>> Begin LISTING
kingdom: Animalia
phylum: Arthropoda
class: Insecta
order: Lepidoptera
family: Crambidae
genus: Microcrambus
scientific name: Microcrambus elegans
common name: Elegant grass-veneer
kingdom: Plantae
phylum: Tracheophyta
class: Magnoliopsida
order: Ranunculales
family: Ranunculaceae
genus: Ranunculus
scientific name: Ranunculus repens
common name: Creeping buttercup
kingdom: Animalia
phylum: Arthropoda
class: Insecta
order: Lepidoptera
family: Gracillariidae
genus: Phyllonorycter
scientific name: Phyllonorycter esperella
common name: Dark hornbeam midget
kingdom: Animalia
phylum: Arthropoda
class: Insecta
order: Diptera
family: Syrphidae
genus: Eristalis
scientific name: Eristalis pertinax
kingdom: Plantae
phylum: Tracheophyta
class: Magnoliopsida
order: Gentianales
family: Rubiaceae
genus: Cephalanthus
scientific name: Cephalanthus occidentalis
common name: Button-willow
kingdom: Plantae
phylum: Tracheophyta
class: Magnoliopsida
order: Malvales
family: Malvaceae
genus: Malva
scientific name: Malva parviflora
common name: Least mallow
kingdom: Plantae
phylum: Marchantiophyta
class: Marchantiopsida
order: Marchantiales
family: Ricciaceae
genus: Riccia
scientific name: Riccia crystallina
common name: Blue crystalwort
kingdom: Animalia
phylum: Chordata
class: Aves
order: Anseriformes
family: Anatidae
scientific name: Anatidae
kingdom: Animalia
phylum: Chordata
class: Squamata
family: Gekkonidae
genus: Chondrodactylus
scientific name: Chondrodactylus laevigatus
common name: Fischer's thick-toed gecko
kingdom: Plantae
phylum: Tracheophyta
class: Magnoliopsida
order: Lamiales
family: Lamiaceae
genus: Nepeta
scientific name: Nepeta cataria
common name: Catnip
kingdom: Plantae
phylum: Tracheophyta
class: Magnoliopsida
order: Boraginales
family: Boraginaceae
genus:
>> End LISTING
EXERCISE AIM:
Rewrite the data above in full, switching each occurrence of "common name" to "vernacular name" and leaving everything else unchanged.

SOLUTION BELOW:
kingdom: Animalia
phylum: Arthropoda
class: Insecta
order: Lepidoptera
family: Crambidae
genus: Microcrambus
scientific name: Microcrambus elegans
vernacular name: Elegant grass-veneer
kingdom: Plantae
phylum: Tracheophyta
class: Magnoliopsida
order: Ranunculales
family: Ranunculaceae
genus: Ranunculus
scientific name: Ranunculus repens
vernacular name: Creeping buttercup
kingdom: Animalia
phylum: Arthropoda
class: Insecta
order: Lepidoptera
family: Gracillariidae
genus: Phyllonorycter
scientific name: Phyllonorycter esperella
vernacular name: Dark hornbeam midget
kingdom: Animalia
phylum: Arthropoda
class: Insecta
order: Diptera
family: Syrphidae
genus: Eristalis
scientific name: Eristalis pertinax
kingdom: Plantae
phylum: Tracheophyta
class: Magnoliopsida
order: Gentianales
family: Rubiaceae
genus: Cephalanthus
scientific name: Cephalanthus occidentalis
vernacular name: Button-willow
kingdom: Plantae
phylum: Tracheophyta
class: Magnoliopsida
order: Malvales
family: Malvaceae
genus: Malva
scientific name: Malva parviflora
vernacular name: Least mallow
kingdom: Plantae
phylum: Marchantiophyta
class: Marchantiopsida
order: Marchantiales
family: Ricciaceae
genus: Riccia
scientific name: Riccia crystallina
vernacular name: Blue crystalwort
kingdom: Animalia
phylum: Chordata
class: Aves
order: Anseriformes
family: Anatidae
scientific name: Anatidae
kingdom: Animalia
phylum: Chordata
class: Squamata
family: Gekkonidae
genus: Chondrodactylus
scientific name: Chondrodactylus laevigatus
vernacular name: Fischer's thick-toed gecko
kingdom: Plantae
phylum: Tracheophyta
class: Magnoliopsida
order: Lamiales
family: Lamiaceae
genus: Nepeta
scientific name: Nepeta cataria
vernacular name: Catnip
kingdom: Plantae
phylum: Tracheophyta
class: Magnoliopsida
order: Boraginales
family: Boraginaceae
genus:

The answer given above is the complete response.